## TEXT PROVIDED

ActivismPoliticsRace
erica garner was radical, not the type of “respectable” activists neoliberals love
With the untimely death of activist Erica Garner last week, a mere three years after her father’s brutal execution at the hands of the NYPD, Black folks of all stripes have (mostly) came together to pay tribute to her life and legacy—as they should. Thrust into the spotlight after her fathers highly public murder, Erica was undoubtedly a freedom fighter, and she put so much energy into this movement that she is completely deserving of some reciprocity, even if it only came once she was gone.
But there is a difference between mourning and showing your respect, and repainting a person’s legacy posthumously to fit a neoliberal agenda. As writer Ben Norton pointed out, “As soon as the last breath left Erica’s body… reactionary center-right Democratic Party operatives slithered out of the woodwork to try to exploit her legacy for their own political interests.”
Erica Garner was unapologetically a Black radical. She refused to capitulate to the “lesser evils” that still were evil enough to murder her father, or watch murderers get away with it, and she had every right to do so.
She famously stood up to Barack Obama, whom she claimed didn’t do enough to curb police brutality (and the numbers prove her correct). Though she campaigned on behalf of Senator Bernie Sanders, arguably the most progressive choice in the 2016 presidential race, she still stood up for the two Black women who sought to hold him accountable for his own failings on race, even when other progressives threw them under the bus.
Garner understood that anti-Blackness is non-partisan, and that the Democratic establishment is equally as invested in subjugating Black people as anyone else.
WE are not democrats.WE are not republicans.WE are Black in America which means we will NEVER be American. Cant u tell 300 yrs later?
— officialERICA GARNER (@es_snipes) February 6, 2017
Norton argues that NYC mayor Bill De Blasio is an example of co-opting Garner’s legacy, given that Garner repeatedly clashed with him over his attempts to shield the NYPD—including officer Daniel Pantaleo who is still on the police force after murdering her father—from any type of accountability.

## WHAT YOU HAVE TO DO
Reproduce the passage of the article about Erica Garner between "She famously stood" and "under the bus.", inclusive.

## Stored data
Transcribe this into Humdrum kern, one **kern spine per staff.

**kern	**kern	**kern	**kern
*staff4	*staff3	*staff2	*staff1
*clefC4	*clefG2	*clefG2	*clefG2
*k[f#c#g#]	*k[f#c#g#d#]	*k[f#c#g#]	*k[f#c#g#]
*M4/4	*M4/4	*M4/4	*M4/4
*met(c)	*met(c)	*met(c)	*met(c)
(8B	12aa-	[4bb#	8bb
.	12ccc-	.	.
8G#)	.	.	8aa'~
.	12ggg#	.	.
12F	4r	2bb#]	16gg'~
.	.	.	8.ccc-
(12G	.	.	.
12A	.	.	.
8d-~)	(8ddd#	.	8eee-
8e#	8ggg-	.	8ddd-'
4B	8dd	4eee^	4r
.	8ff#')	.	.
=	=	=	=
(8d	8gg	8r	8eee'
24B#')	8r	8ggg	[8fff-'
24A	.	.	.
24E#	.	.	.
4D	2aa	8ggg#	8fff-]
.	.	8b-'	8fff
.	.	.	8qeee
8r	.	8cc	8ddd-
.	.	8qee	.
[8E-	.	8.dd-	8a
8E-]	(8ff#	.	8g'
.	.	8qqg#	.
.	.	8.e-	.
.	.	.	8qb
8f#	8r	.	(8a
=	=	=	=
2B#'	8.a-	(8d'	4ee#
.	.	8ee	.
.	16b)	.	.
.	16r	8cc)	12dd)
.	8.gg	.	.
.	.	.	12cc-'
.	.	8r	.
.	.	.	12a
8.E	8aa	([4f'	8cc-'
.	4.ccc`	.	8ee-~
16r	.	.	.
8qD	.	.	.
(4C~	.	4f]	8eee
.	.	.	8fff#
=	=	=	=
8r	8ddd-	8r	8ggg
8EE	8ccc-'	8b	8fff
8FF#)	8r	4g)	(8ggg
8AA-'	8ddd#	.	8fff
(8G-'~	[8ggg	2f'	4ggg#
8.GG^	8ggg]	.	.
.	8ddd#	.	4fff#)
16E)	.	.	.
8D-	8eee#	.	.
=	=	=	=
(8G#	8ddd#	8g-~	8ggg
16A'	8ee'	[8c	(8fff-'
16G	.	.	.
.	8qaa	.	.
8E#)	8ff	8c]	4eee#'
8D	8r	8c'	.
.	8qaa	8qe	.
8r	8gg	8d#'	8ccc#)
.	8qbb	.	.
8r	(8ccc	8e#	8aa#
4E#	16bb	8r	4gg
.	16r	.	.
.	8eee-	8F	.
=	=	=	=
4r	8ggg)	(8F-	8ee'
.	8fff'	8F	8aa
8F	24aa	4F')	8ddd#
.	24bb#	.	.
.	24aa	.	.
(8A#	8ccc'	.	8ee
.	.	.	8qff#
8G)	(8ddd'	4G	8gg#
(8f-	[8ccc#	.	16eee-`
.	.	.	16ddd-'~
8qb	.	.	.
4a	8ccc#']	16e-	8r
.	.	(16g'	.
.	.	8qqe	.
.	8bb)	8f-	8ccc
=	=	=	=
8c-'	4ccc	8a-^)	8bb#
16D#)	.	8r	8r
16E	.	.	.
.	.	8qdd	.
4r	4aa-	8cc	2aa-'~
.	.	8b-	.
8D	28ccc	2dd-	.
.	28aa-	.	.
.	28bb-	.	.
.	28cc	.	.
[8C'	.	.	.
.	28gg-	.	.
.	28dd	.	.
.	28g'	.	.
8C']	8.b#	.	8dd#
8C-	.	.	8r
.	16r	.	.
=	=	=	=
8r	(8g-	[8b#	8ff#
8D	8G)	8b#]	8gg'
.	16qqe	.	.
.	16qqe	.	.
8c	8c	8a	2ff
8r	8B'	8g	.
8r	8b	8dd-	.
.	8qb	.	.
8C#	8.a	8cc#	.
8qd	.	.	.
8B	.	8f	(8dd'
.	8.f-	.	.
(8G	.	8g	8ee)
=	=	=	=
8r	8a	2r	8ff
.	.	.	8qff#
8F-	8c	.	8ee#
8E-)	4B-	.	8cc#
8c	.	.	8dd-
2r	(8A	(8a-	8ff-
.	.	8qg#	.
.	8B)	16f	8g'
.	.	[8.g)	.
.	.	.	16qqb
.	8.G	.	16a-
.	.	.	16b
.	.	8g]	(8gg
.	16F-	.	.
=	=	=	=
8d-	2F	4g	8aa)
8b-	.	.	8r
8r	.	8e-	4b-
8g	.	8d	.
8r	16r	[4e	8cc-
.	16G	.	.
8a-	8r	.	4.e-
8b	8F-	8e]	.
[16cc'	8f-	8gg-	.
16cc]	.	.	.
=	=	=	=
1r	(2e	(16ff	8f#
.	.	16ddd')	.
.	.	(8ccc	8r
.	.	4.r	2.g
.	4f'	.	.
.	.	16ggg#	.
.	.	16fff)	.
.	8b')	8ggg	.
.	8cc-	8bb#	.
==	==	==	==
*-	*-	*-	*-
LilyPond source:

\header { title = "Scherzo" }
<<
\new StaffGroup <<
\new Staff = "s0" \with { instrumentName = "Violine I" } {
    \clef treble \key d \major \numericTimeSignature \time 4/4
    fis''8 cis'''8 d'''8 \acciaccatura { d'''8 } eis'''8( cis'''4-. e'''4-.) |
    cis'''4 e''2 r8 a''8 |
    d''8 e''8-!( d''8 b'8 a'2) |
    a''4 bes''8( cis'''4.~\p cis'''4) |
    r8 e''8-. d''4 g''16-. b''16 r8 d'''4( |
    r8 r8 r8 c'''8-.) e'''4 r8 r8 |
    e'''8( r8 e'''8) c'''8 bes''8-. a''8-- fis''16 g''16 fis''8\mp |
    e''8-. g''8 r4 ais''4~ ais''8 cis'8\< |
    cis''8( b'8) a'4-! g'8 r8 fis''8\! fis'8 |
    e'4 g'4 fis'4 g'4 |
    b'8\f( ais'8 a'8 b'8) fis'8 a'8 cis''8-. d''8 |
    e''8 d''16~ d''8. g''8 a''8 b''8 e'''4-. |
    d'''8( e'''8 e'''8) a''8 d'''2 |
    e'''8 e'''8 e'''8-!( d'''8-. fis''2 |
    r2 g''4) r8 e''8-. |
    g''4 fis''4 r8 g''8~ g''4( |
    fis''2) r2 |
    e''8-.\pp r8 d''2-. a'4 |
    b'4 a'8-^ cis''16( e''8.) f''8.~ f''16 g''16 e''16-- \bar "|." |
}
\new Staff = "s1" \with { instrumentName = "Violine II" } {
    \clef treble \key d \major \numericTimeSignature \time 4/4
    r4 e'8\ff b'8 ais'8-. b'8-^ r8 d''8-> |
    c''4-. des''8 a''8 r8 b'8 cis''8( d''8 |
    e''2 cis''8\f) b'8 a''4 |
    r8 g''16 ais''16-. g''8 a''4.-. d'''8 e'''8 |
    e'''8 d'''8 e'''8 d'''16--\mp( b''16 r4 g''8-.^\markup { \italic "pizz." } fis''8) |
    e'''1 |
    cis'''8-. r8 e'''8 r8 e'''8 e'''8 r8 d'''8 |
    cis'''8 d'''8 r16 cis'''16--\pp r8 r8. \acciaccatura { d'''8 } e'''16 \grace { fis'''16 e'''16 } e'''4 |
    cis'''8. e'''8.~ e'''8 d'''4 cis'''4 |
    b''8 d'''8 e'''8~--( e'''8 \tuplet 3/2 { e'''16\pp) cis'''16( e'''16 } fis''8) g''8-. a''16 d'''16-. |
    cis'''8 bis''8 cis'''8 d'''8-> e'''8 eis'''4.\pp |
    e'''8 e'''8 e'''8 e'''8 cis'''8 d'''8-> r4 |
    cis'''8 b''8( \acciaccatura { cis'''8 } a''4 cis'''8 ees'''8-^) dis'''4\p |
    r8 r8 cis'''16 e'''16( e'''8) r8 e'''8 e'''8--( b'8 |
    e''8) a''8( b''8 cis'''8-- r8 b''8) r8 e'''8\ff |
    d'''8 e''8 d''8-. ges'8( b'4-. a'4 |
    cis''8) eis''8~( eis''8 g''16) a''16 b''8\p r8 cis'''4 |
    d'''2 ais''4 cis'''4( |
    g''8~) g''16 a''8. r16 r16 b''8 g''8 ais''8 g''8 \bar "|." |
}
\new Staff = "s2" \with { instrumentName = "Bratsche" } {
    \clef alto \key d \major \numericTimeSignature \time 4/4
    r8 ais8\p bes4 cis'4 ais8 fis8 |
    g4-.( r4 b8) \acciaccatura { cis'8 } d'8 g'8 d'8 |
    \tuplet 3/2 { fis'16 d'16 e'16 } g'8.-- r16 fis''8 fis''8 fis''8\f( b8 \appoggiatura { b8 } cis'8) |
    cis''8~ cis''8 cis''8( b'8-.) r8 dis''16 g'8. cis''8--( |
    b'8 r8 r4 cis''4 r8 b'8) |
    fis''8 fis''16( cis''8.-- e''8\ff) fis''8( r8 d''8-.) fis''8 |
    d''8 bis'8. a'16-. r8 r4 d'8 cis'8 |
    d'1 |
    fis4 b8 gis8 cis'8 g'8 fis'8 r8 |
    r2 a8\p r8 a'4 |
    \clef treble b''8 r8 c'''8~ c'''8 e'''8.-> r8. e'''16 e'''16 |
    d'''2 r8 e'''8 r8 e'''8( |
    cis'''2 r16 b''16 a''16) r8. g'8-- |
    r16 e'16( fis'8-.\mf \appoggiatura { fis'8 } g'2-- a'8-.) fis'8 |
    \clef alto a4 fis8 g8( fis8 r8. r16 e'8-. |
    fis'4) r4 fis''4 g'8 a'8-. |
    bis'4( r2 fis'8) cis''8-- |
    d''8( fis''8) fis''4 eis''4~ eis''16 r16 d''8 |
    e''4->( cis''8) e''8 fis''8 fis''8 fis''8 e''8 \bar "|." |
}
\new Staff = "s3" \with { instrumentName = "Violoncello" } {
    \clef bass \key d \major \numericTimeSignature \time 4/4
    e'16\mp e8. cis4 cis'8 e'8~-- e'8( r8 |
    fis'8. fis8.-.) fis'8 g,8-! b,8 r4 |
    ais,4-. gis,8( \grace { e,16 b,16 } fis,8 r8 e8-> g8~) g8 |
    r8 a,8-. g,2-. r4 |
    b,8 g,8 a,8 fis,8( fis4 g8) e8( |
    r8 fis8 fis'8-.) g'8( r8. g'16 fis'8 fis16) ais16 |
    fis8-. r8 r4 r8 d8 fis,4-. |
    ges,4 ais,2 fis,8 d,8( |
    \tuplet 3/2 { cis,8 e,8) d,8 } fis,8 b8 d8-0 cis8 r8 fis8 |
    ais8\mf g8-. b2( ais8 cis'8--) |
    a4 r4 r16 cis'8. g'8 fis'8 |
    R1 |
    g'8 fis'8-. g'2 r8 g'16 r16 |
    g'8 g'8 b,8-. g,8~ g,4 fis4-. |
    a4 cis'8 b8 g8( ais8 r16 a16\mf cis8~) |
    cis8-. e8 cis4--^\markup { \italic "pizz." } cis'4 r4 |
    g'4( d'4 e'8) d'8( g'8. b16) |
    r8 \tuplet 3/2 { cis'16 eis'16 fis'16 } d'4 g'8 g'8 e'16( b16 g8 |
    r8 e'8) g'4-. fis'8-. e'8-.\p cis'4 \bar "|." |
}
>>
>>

## FINISHED EXERCISE
She famously stood up to Barack Obama, whom she claimed didn’t do enough to curb police brutality (and the numbers prove her correct). Though she campaigned on behalf of Senator Bernie Sanders, arguably the most progressive choice in the 2016 presidential race, she still stood up for the two Black women who sought to hold him accountable for his own failings on race, even when other progressives threw them under the bus.